> [THE INPUT]
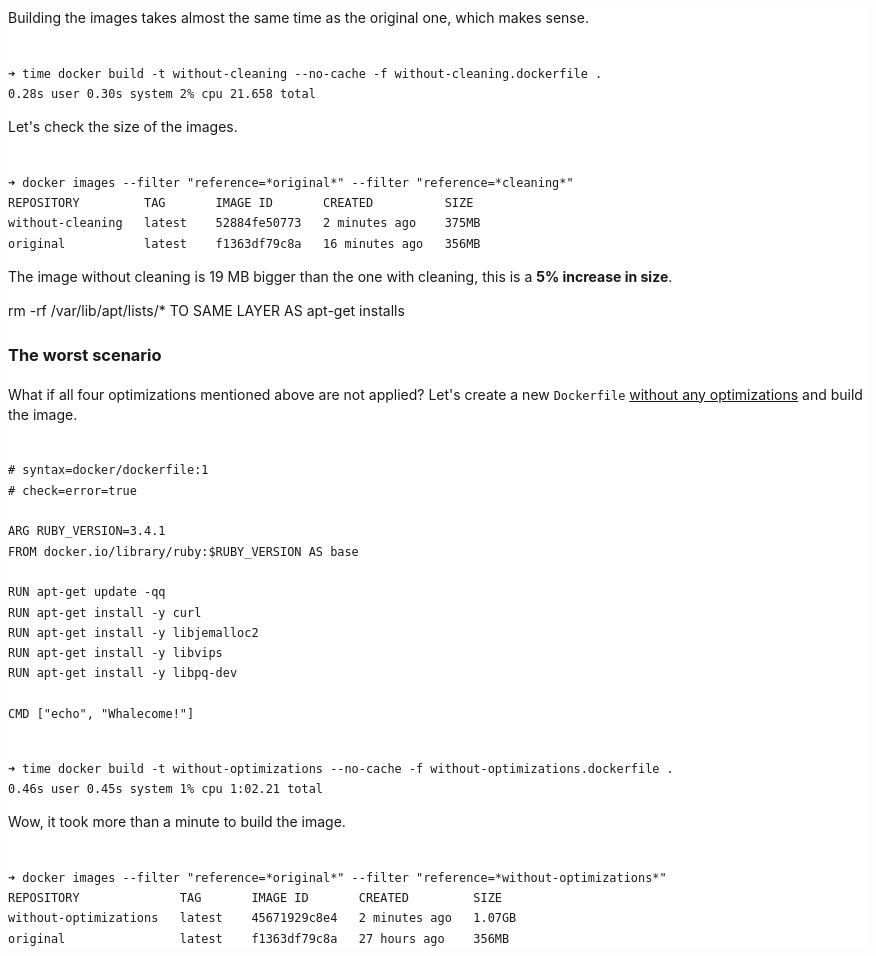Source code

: Building the images takes almost the same time as the original one, which makes sense.

<pre class="language-bash"><code>
➜ time docker build -t without-cleaning --no-cache -f without-cleaning.dockerfile .
0.28s user 0.30s system 2% cpu 21.658 total
</code></pre>

Let's check the size of the images.

<pre class="language-bash"><code>
➜ docker images --filter "reference=*original*" --filter "reference=*cleaning*"
REPOSITORY         TAG       IMAGE ID       CREATED          SIZE
without-cleaning   latest    52884fe50773   2 minutes ago    375MB
original           latest    f1363df79c8a   16 minutes ago   356MB
</code></pre>

The image without cleaning is 19 MB bigger than the one with cleaning, this is a **5% increase in size**.

rm -rf /var/lib/apt/lists/* TO SAME LAYER AS apt-get installs

### The worst scenario

What if all four optimizations mentioned above are not applied? Let's create a new `Dockerfile` [without any optimizations](/assets/files/posts/2025-01-28/without-optimizations.dockerfile) and build the image.

<pre class="language-dockerfile"><code>
# syntax=docker/dockerfile:1
# check=error=true

ARG RUBY_VERSION=3.4.1
FROM docker.io/library/ruby:$RUBY_VERSION AS base

RUN apt-get update -qq
RUN apt-get install -y curl
RUN apt-get install -y libjemalloc2
RUN apt-get install -y libvips
RUN apt-get install -y libpq-dev

CMD ["echo", "Whalecome!"]
</code></pre>

<pre class="language-bash"><code>
➜ time docker build -t without-optimizations --no-cache -f without-optimizations.dockerfile .
0.46s user 0.45s system 1% cpu 1:02.21 total
</code></pre>

Wow, it took more than a minute to build the image.

<pre class="language-bash"><code>
➜ docker images --filter "reference=*original*" --filter "reference=*without-optimizations*"
REPOSITORY              TAG       IMAGE ID       CREATED         SIZE
without-optimizations   latest    45671929c8e4   2 minutes ago   1.07GB
original                latest    f1363df79c8a   27 hours ago    356MB
</code></pre>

> [PROBLEM DETAILS]
Using the material above, return every line that holds the string "minutes".

> [ANSWER BELOW]
without-cleaning   latest    52884fe50773   2 minutes ago    375MB
original           latest    f1363df79c8a   16 minutes ago   356MB
without-optimizations   latest    45671929c8e4   2 minutes ago   1.07GB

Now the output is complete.